The thing is this, you have always heard the saying, “but gold doesn’t pay any interest or dividends” which is true… unless you are willing to lend it out for interest.  The easy way to understand this is that there are simply not enough lenders willing to lend their gold out into the market place which is another way of saying that supply is tight.  The risk to the borrower is that they might have to deliver higher priced gold while the risk to the lender is that they may never see their gold again.

OK, now let’s look at the COMEX and the futures market.  Since you can lend gold out and receive interest for it, it then follows that “gold in hand” could (should) be worth more say six months down the line because it can be lent out and returned with an added 6 months interest attached to it.  This is why “futures” prices are almost always above the spot price for gold and silver.  This should ALWAYS be no matter what …because they are “money” that are not subject to droughts, floods or whatever that can affect the supply greatly.  This is the case EXCEPT for couple of “mega sigma” events happening.  In one instance, it is possible that traders become fearful that they will not get delivered their contracted gold in the future which would make “gold in hand” worth more to them than the promise of future gold.  They may be fearful because they feel that the current supply is tight and are not sure that future supply will arrive or they may even be fearful that a system wide crash or default will occur before their contracted delivery which might leave them high and dry.  The big point here is that “gold in hand” can never ever be worth more than gold in the future (IF you know for sure that it will be delivered) because you can earn interest on it.

I have gone back and forth with several theorists as to whether or not we have already seen backwardation or not.  To their credit, we have not seen it yet in the out months but they are very flat.  So “flat” that we are only talking .50 cents or less for 6 months out.  But, here is where it gets interesting.  I spoke with a Chicago floor trader this morning who told me that he has actually executed 3 separate “back warded” gold trades since last June.  Normally for example you would buy a June contract and sell in August for a $1 credit, thus buying today and selling later at a $1 profit.  On 3 separate occasions, this trader tells me that the spot month has gone to a premium over the future month in the delivery process.  This past February it went as high as a $3.50 premium.

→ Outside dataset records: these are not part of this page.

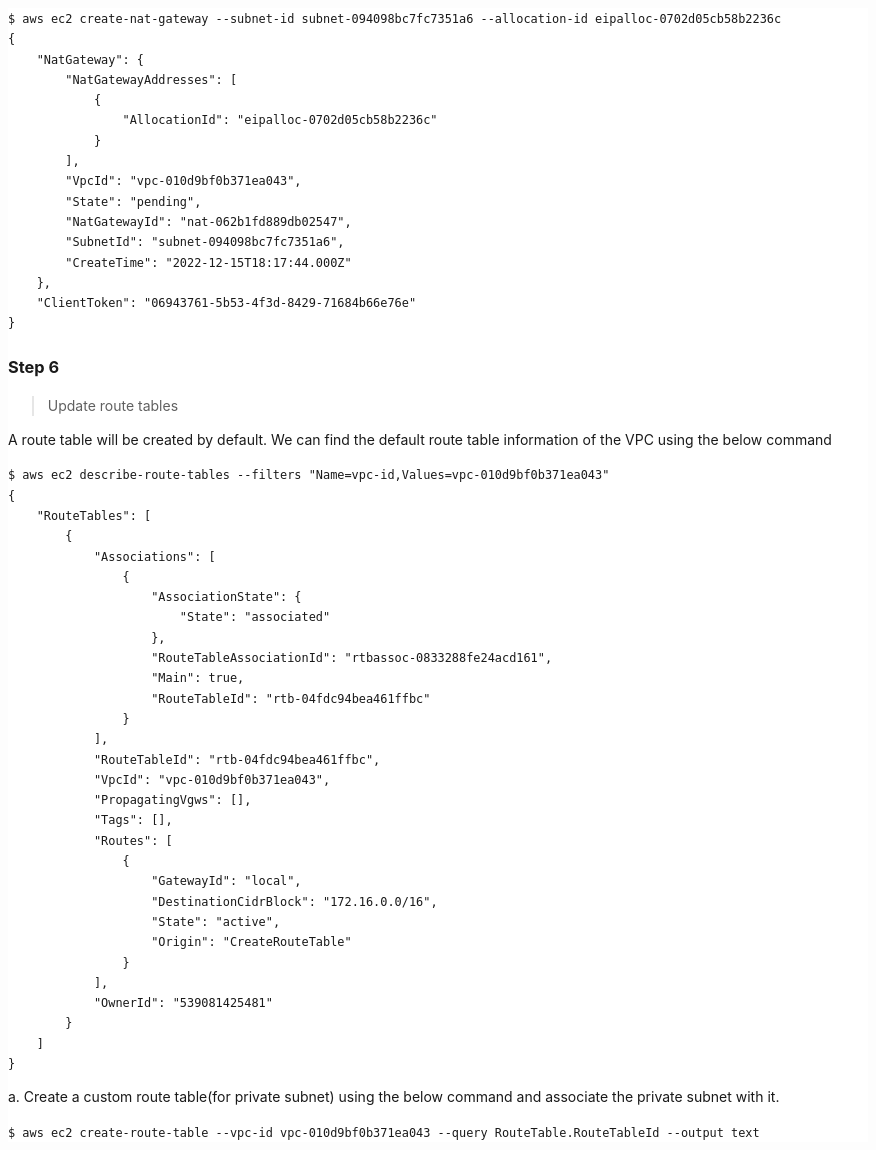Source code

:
 ```
$ aws ec2 create-nat-gateway --subnet-id subnet-094098bc7fc7351a6 --allocation-id eipalloc-0702d05cb58b2236c
{
    "NatGateway": {
        "NatGatewayAddresses": [
            {
                "AllocationId": "eipalloc-0702d05cb58b2236c"
            }
        ], 
        "VpcId": "vpc-010d9bf0b371ea043", 
        "State": "pending", 
        "NatGatewayId": "nat-062b1fd889db02547", 
        "SubnetId": "subnet-094098bc7fc7351a6", 
        "CreateTime": "2022-12-15T18:17:44.000Z"
    }, 
    "ClientToken": "06943761-5b53-4f3d-8429-71684b66e76e"
}

```

### Step 6 

> Update route tables

A route table will be created by default.  We can find the default route table information of the VPC using the below command


```
$ aws ec2 describe-route-tables --filters "Name=vpc-id,Values=vpc-010d9bf0b371ea043"
{
    "RouteTables": [
        {
            "Associations": [
                {
                    "AssociationState": {
                        "State": "associated"
                    }, 
                    "RouteTableAssociationId": "rtbassoc-0833288fe24acd161", 
                    "Main": true, 
                    "RouteTableId": "rtb-04fdc94bea461ffbc"
                }
            ], 
            "RouteTableId": "rtb-04fdc94bea461ffbc", 
            "VpcId": "vpc-010d9bf0b371ea043", 
            "PropagatingVgws": [], 
            "Tags": [], 
            "Routes": [
                {
                    "GatewayId": "local", 
                    "DestinationCidrBlock": "172.16.0.0/16", 
                    "State": "active", 
                    "Origin": "CreateRouteTable"
                }
            ], 
            "OwnerId": "539081425481"
        }
    ]
}
```
a.  Create a custom route table(for private subnet) using the below command and associate the private subnet with it.
```
$ aws ec2 create-route-table --vpc-id vpc-010d9bf0b371ea043 --query RouteTable.RouteTableId --output text
```
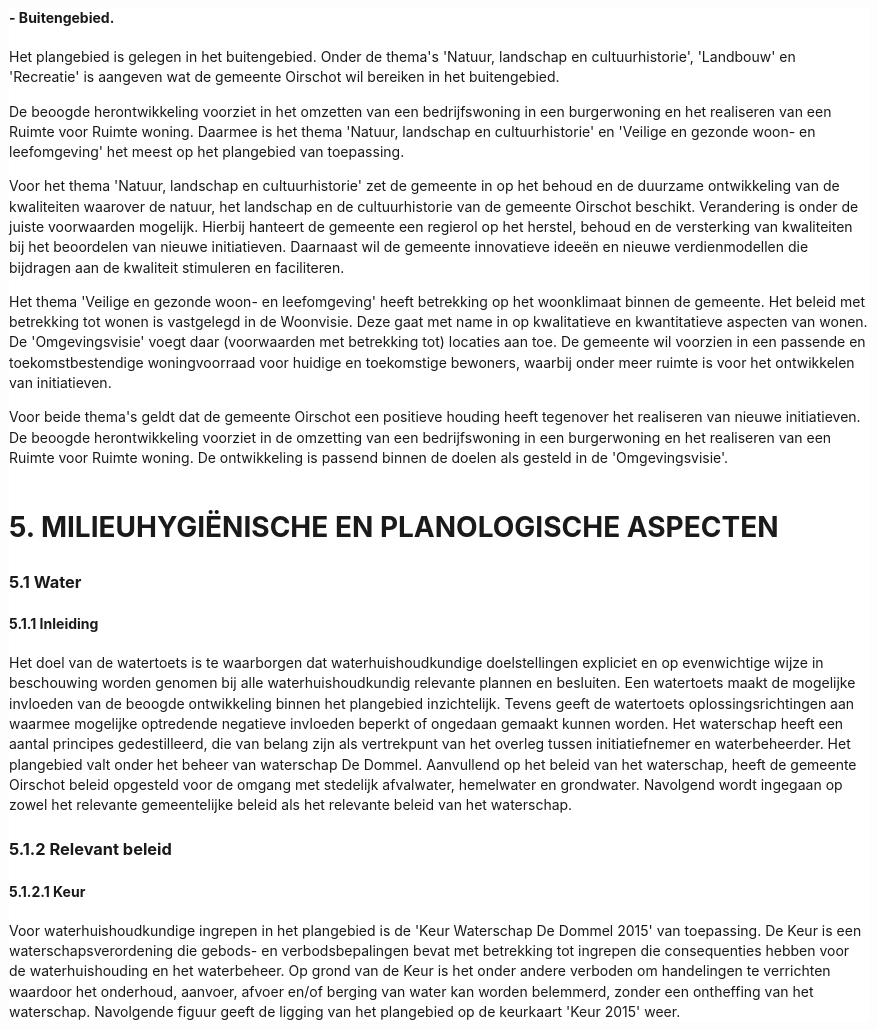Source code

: #### - Buitengebied.

Het plangebied is gelegen in het buitengebied. Onder de thema's 'Natuur, landschap en cultuurhistorie', 'Landbouw' en 'Recreatie' is aangeven wat de gemeente Oirschot wil bereiken in het buitengebied.

De beoogde herontwikkeling voorziet in het omzetten van een bedrijfswoning in een burgerwoning en het realiseren van een Ruimte voor Ruimte woning. Daarmee is het thema 'Natuur, landschap en cultuurhistorie' en 'Veilige en gezonde woon- en leefomgeving' het meest op het plangebied van toepassing.

Voor het thema 'Natuur, landschap en cultuurhistorie' zet de gemeente in op het behoud en de duurzame ontwikkeling van de kwaliteiten waarover de natuur, het landschap en de cultuurhistorie van de gemeente Oirschot beschikt. Verandering is onder de juiste voorwaarden mogelijk. Hierbij hanteert de gemeente een regierol op het herstel, behoud en de versterking van kwaliteiten bij het beoordelen van nieuwe initiatieven. Daarnaast wil de gemeente innovatieve ideeën en nieuwe verdienmodellen die bijdragen aan de kwaliteit stimuleren en faciliteren.

Het thema 'Veilige en gezonde woon- en leefomgeving' heeft betrekking op het woonklimaat binnen de gemeente. Het beleid met betrekking tot wonen is vastgelegd in de Woonvisie. Deze gaat met name in op kwalitatieve en kwantitatieve aspecten van wonen. De 'Omgevingsvisie' voegt daar (voorwaarden met betrekking tot) locaties aan toe. De gemeente wil voorzien in een passende en toekomstbestendige woningvoorraad voor huidige en toekomstige bewoners, waarbij onder meer ruimte is voor het ontwikkelen van initiatieven.

Voor beide thema's geldt dat de gemeente Oirschot een positieve houding heeft tegenover het realiseren van nieuwe initiatieven. De beoogde herontwikkeling voorziet in de omzetting van een bedrijfswoning in een burgerwoning en het realiseren van een Ruimte voor Ruimte woning. De ontwikkeling is passend binnen de doelen als gesteld in de 'Omgevingsvisie'.

# **5. MILIEUHYGIËNISCHE EN PLANOLOGISCHE ASPECTEN**

### **5.1 Water**

#### **5.1.1 Inleiding**

Het doel van de watertoets is te waarborgen dat waterhuishoudkundige doelstellingen expliciet en op evenwichtige wijze in beschouwing worden genomen bij alle waterhuishoudkundig relevante plannen en besluiten. Een watertoets maakt de mogelijke invloeden van de beoogde ontwikkeling binnen het plangebied inzichtelijk. Tevens geeft de watertoets oplossingsrichtingen aan waarmee mogelijke optredende negatieve invloeden beperkt of ongedaan gemaakt kunnen worden. Het waterschap heeft een aantal principes gedestilleerd, die van belang zijn als vertrekpunt van het overleg tussen initiatiefnemer en waterbeheerder. Het plangebied valt onder het beheer van waterschap De Dommel. Aanvullend op het beleid van het waterschap, heeft de gemeente Oirschot beleid opgesteld voor de omgang met stedelijk afvalwater, hemelwater en grondwater. Navolgend wordt ingegaan op zowel het relevante gemeentelijke beleid als het relevante beleid van het waterschap.

### **5.1.2 Relevant beleid**

#### **5.1.2.1 Keur**

Voor waterhuishoudkundige ingrepen in het plangebied is de 'Keur Waterschap De Dommel 2015' van toepassing. De Keur is een waterschapsverordening die gebods- en verbodsbepalingen bevat met betrekking tot ingrepen die consequenties hebben voor de waterhuishouding en het waterbeheer. Op grond van de Keur is het onder andere verboden om handelingen te verrichten waardoor het onderhoud, aanvoer, afvoer en/of berging van water kan worden belemmerd, zonder een ontheffing van het waterschap. Navolgende figuur geeft de ligging van het plangebied op de keurkaart 'Keur 2015' weer.
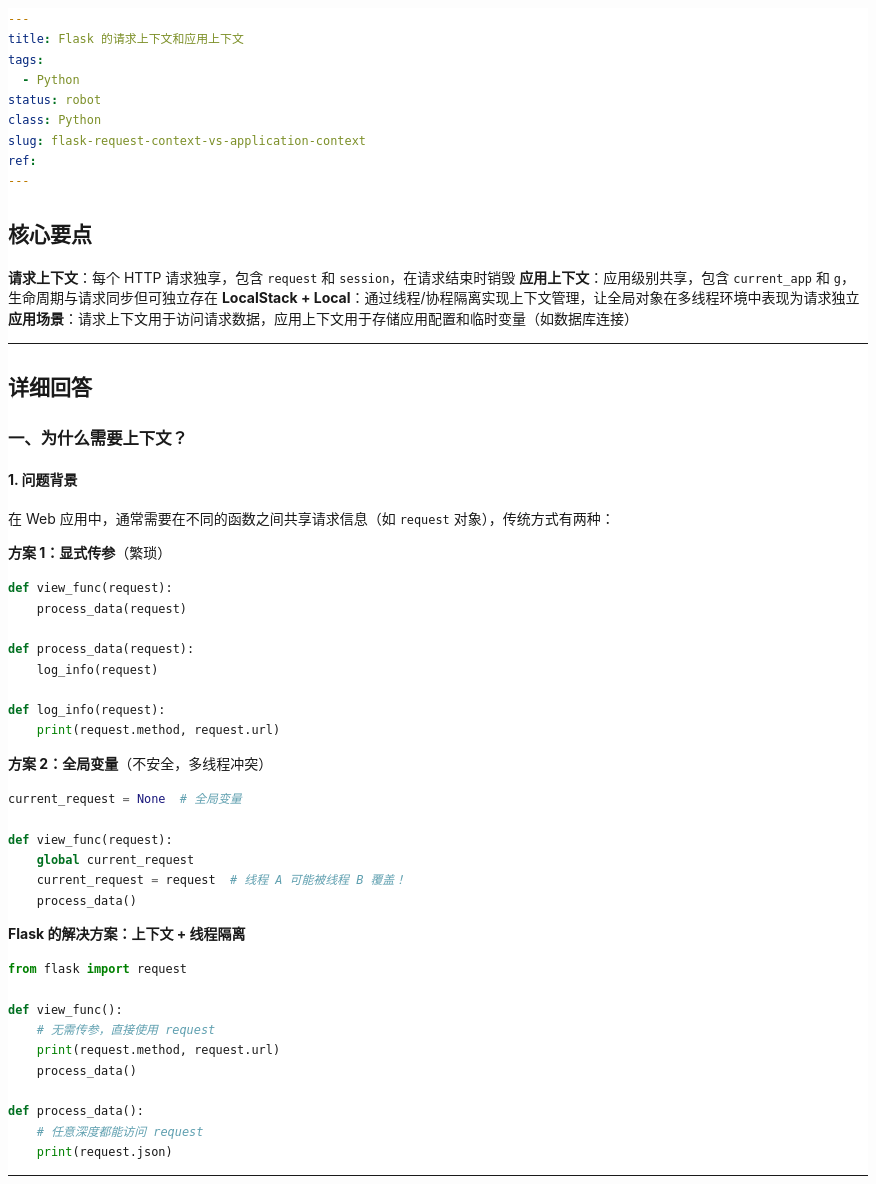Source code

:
 ```yaml
---
title: Flask 的请求上下文和应用上下文
tags:
  - Python
status: robot
class: Python
slug: flask-request-context-vs-application-context
ref:
---
```


## 核心要点

**请求上下文**：每个 HTTP 请求独享，包含 `request` 和 `session`，在请求结束时销毁
**应用上下文**：应用级别共享，包含 `current_app` 和 `g`，生命周期与请求同步但可独立存在
**LocalStack + Local**：通过线程/协程隔离实现上下文管理，让全局对象在多线程环境中表现为请求独立
**应用场景**：请求上下文用于访问请求数据，应用上下文用于存储应用配置和临时变量（如数据库连接）

---

## 详细回答

### 一、为什么需要上下文？

#### 1. 问题背景
在 Web 应用中，通常需要在不同的函数之间共享请求信息（如 `request` 对象），传统方式有两种：

**方案 1：显式传参**（繁琐）
```python
def view_func(request):
    process_data(request)

def process_data(request):
    log_info(request)

def log_info(request):
    print(request.method, request.url)
```

**方案 2：全局变量**（不安全，多线程冲突）
```python
current_request = None  # 全局变量

def view_func(request):
    global current_request
    current_request = request  # 线程 A 可能被线程 B 覆盖！
    process_data()
```

**Flask 的解决方案：上下文 + 线程隔离**
```python
from flask import request

def view_func():
    # 无需传参，直接使用 request
    print(request.method, request.url)
    process_data()

def process_data():
    # 任意深度都能访问 request
    print(request.json)
```

---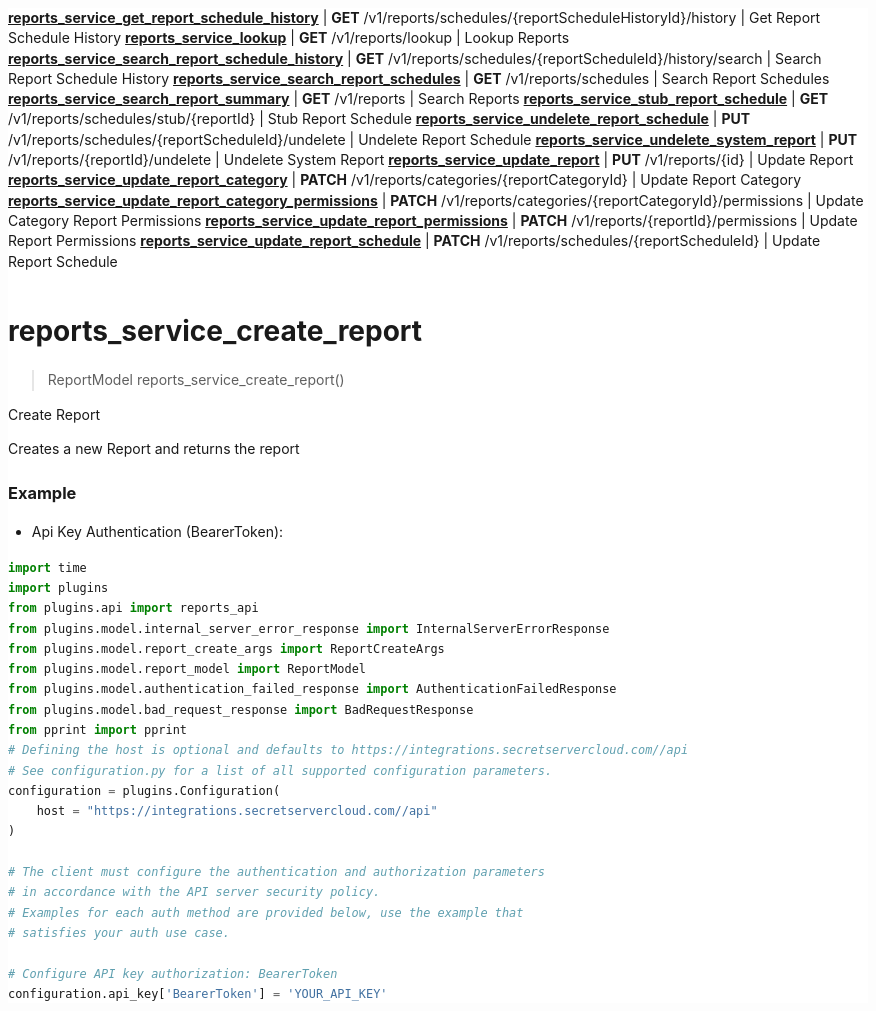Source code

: [**reports_service_get_report_schedule_history**](ReportsApi.md#reports_service_get_report_schedule_history) | **GET** /v1/reports/schedules/{reportScheduleHistoryId}/history | Get Report Schedule History
[**reports_service_lookup**](ReportsApi.md#reports_service_lookup) | **GET** /v1/reports/lookup | Lookup Reports
[**reports_service_search_report_schedule_history**](ReportsApi.md#reports_service_search_report_schedule_history) | **GET** /v1/reports/schedules/{reportScheduleId}/history/search | Search Report Schedule History
[**reports_service_search_report_schedules**](ReportsApi.md#reports_service_search_report_schedules) | **GET** /v1/reports/schedules | Search Report Schedules
[**reports_service_search_report_summary**](ReportsApi.md#reports_service_search_report_summary) | **GET** /v1/reports | Search Reports
[**reports_service_stub_report_schedule**](ReportsApi.md#reports_service_stub_report_schedule) | **GET** /v1/reports/schedules/stub/{reportId} | Stub Report Schedule
[**reports_service_undelete_report_schedule**](ReportsApi.md#reports_service_undelete_report_schedule) | **PUT** /v1/reports/schedules/{reportScheduleId}/undelete | Undelete Report Schedule
[**reports_service_undelete_system_report**](ReportsApi.md#reports_service_undelete_system_report) | **PUT** /v1/reports/{reportId}/undelete | Undelete System Report
[**reports_service_update_report**](ReportsApi.md#reports_service_update_report) | **PUT** /v1/reports/{id} | Update Report
[**reports_service_update_report_category**](ReportsApi.md#reports_service_update_report_category) | **PATCH** /v1/reports/categories/{reportCategoryId} | Update Report Category
[**reports_service_update_report_category_permissions**](ReportsApi.md#reports_service_update_report_category_permissions) | **PATCH** /v1/reports/categories/{reportCategoryId}/permissions | Update Category Report Permissions
[**reports_service_update_report_permissions**](ReportsApi.md#reports_service_update_report_permissions) | **PATCH** /v1/reports/{reportId}/permissions | Update Report Permissions
[**reports_service_update_report_schedule**](ReportsApi.md#reports_service_update_report_schedule) | **PATCH** /v1/reports/schedules/{reportScheduleId} | Update Report Schedule


# **reports_service_create_report**
> ReportModel reports_service_create_report()

Create Report

Creates a new Report and returns the report

### Example

* Api Key Authentication (BearerToken):

```python
import time
import plugins
from plugins.api import reports_api
from plugins.model.internal_server_error_response import InternalServerErrorResponse
from plugins.model.report_create_args import ReportCreateArgs
from plugins.model.report_model import ReportModel
from plugins.model.authentication_failed_response import AuthenticationFailedResponse
from plugins.model.bad_request_response import BadRequestResponse
from pprint import pprint
# Defining the host is optional and defaults to https://integrations.secretservercloud.com//api
# See configuration.py for a list of all supported configuration parameters.
configuration = plugins.Configuration(
    host = "https://integrations.secretservercloud.com//api"
)

# The client must configure the authentication and authorization parameters
# in accordance with the API server security policy.
# Examples for each auth method are provided below, use the example that
# satisfies your auth use case.

# Configure API key authorization: BearerToken
configuration.api_key['BearerToken'] = 'YOUR_API_KEY'
```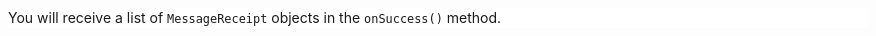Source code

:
   ```dart
  ```
</TabItem>
</Tabs>

You will receive a list of `MessageReceipt` objects in the `onSuccess()` method.

<UMCFeatureNote />
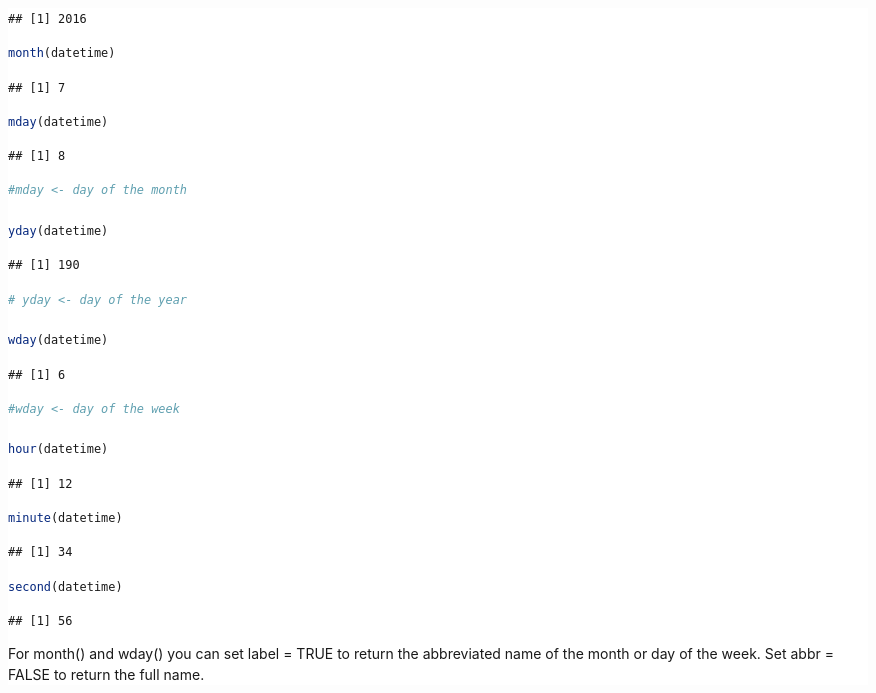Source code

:     ## [1] 2016

``` r
month(datetime)
```

    ## [1] 7

``` r
mday(datetime)
```

    ## [1] 8

``` r
#mday <- day of the month

yday(datetime)
```

    ## [1] 190

``` r
# yday <- day of the year

wday(datetime)
```

    ## [1] 6

``` r
#wday <- day of the week 

hour(datetime)
```

    ## [1] 12

``` r
minute(datetime)
```

    ## [1] 34

``` r
second(datetime)
```

    ## [1] 56

For month() and wday() you can set label = TRUE to return the abbreviated name of the month or day of the week. Set abbr = FALSE to return the full name.
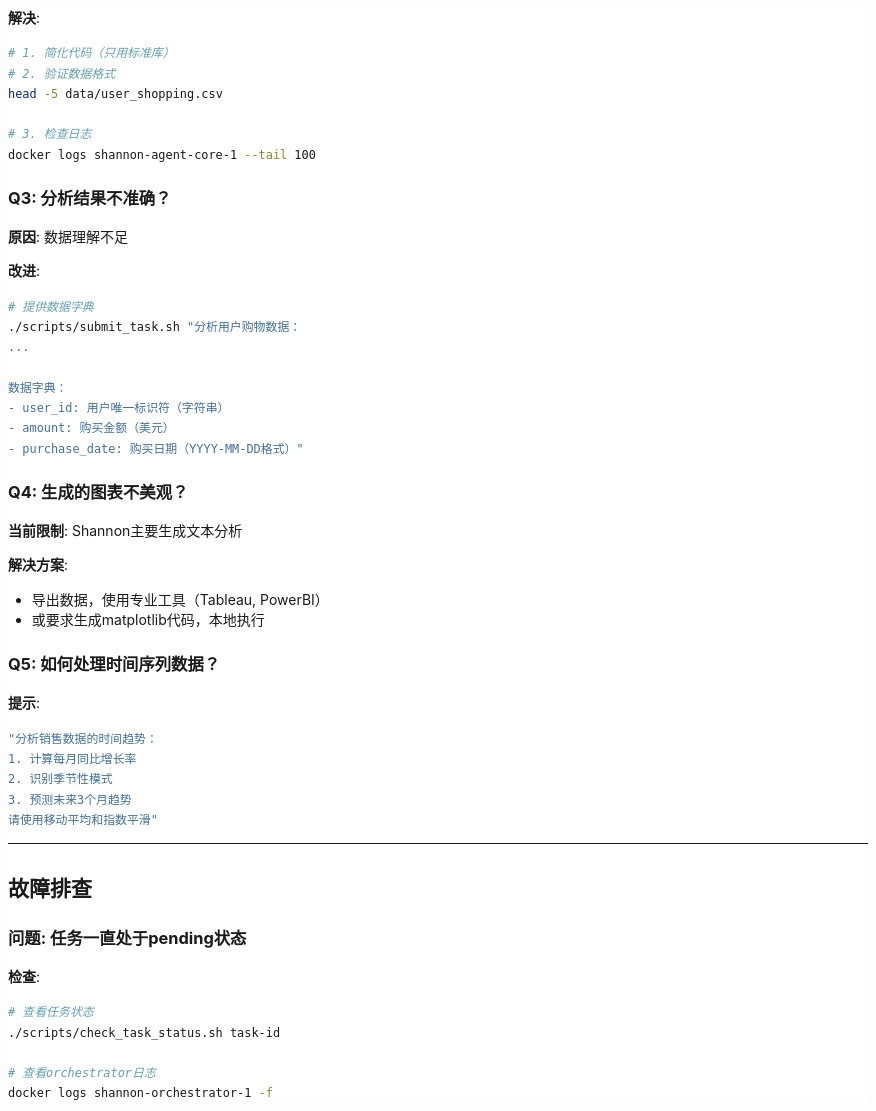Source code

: **解决**:
```bash
# 1. 简化代码（只用标准库）
# 2. 验证数据格式
head -5 data/user_shopping.csv

# 3. 检查日志
docker logs shannon-agent-core-1 --tail 100
```

### Q3: 分析结果不准确？

**原因**: 数据理解不足

**改进**:
```bash
# 提供数据字典
./scripts/submit_task.sh "分析用户购物数据：
...

数据字典：
- user_id: 用户唯一标识符（字符串）
- amount: 购买金额（美元）
- purchase_date: 购买日期（YYYY-MM-DD格式）"
```

### Q4: 生成的图表不美观？

**当前限制**: Shannon主要生成文本分析

**解决方案**:
- 导出数据，使用专业工具（Tableau, PowerBI）
- 或要求生成matplotlib代码，本地执行

### Q5: 如何处理时间序列数据？

**提示**:
```bash
"分析销售数据的时间趋势：
1. 计算每月同比增长率
2. 识别季节性模式
3. 预测未来3个月趋势
请使用移动平均和指数平滑"
```

---

## 故障排查

### 问题: 任务一直处于pending状态

**检查**:
```bash
# 查看任务状态
./scripts/check_task_status.sh task-id

# 查看orchestrator日志
docker logs shannon-orchestrator-1 -f
```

So how could this possibly be?  How could gold have gone to any premium at all?  How or why could it ever be worth more today than in the future?  Does the old “bird in the hand versus two in the bush” come to mind here?  The only way that the delivery month (for gold because it is money rather than a commodity) can trade at a premium is if it gets bid up in price or the future month sold down in price, one or the other and as simple as that.  The delivery month will only get bid to a premium if enough buyers either question the available current supply to deliver or question the availability of future delivery.  There can be no other reason than this, does or will the supply exist for delivery?  Yes I know, it will be said that “short sellers” may have gotten spooked and bid the spot month to cover a position but why would you do this if supply was not a question and could “buy” your gold in a future month for less if you were 100% sure that you were going to get it?